Lubartowski sąd aresztował na trzy miesiące Stanisława Z., podejrzanego o spowodowanie po pijanemu wypadku w Wólce Rokickiej, w powiecie lubartowskim.
W sobotę wieczorem 34-letni kierowca swoim mitsubishi wracał do domu. Do przejechania miał tylko kilkaset metrów. W samochodzie jechała również jego 31-letnia żona i czwórka dzieci.

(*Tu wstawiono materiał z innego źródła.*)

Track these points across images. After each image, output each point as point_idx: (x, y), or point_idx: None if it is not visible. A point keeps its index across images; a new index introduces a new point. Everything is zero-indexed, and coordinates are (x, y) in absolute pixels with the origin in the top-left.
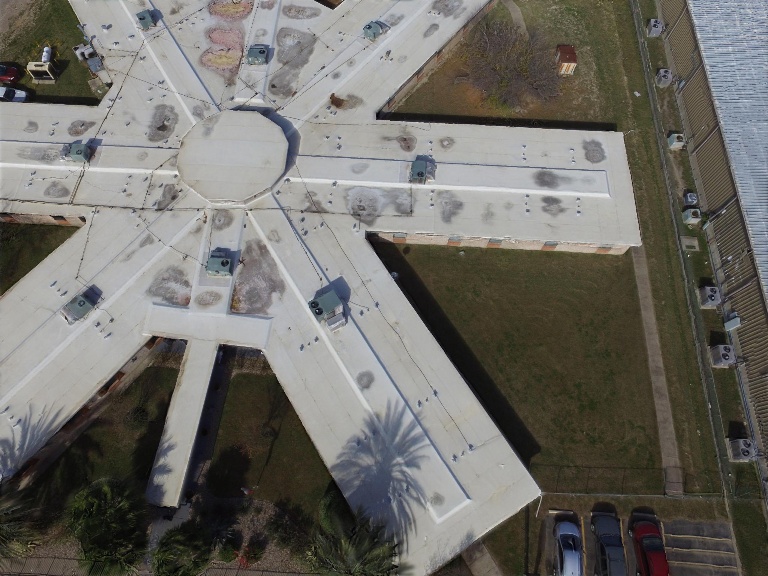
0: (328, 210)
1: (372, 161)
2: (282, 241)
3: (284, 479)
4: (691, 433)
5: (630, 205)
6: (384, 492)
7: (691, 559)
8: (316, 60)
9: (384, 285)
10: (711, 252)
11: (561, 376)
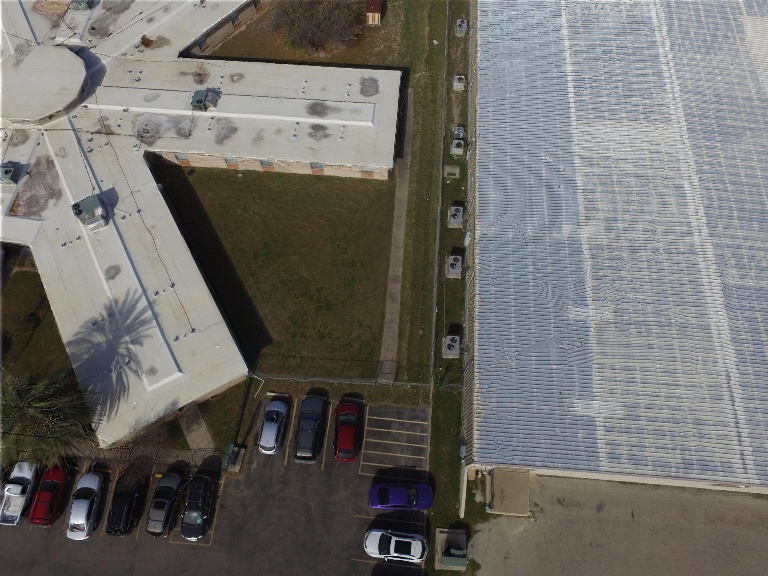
0: (115, 132)
1: (164, 92)
2: (67, 157)
3: (39, 359)
4: (413, 332)
5: (390, 133)
6: (108, 365)
7: (388, 438)
8: (136, 7)
9: (150, 195)
10: (468, 178)
11: (306, 281)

Około godziny 22, na zakręcie mężczyzna stracił panowanie nad pojazdem. Auto zjechało na przeciwległy pas ruchu i prawym bokiem uderzyło w jadący z naprzeciwka samochód kia. Potem mitsubishi wpadło na pobliską posesję.
Skutki wypadku okazały się bardzo tragiczne. Na miejscu zginęła żona kierowcy i dwie córki – 2-letnia Konstancja i 5-letnia Cecylia. Dwie starsze córki, w wieku 8 i 11 lat, w poważnym stanie trafiły do szpitala.
Stanisław Z., miał 2,5 promila alkoholu w organizmie.
- W sądzie toczy się postępowanie w sprawie ustanowienia opiekuna prawnego dla dzieci aresztowanego, które przebywają w szpitalu - informuje Artur Ozimek, rzecznik Sądu Okręgowego w Lublinie.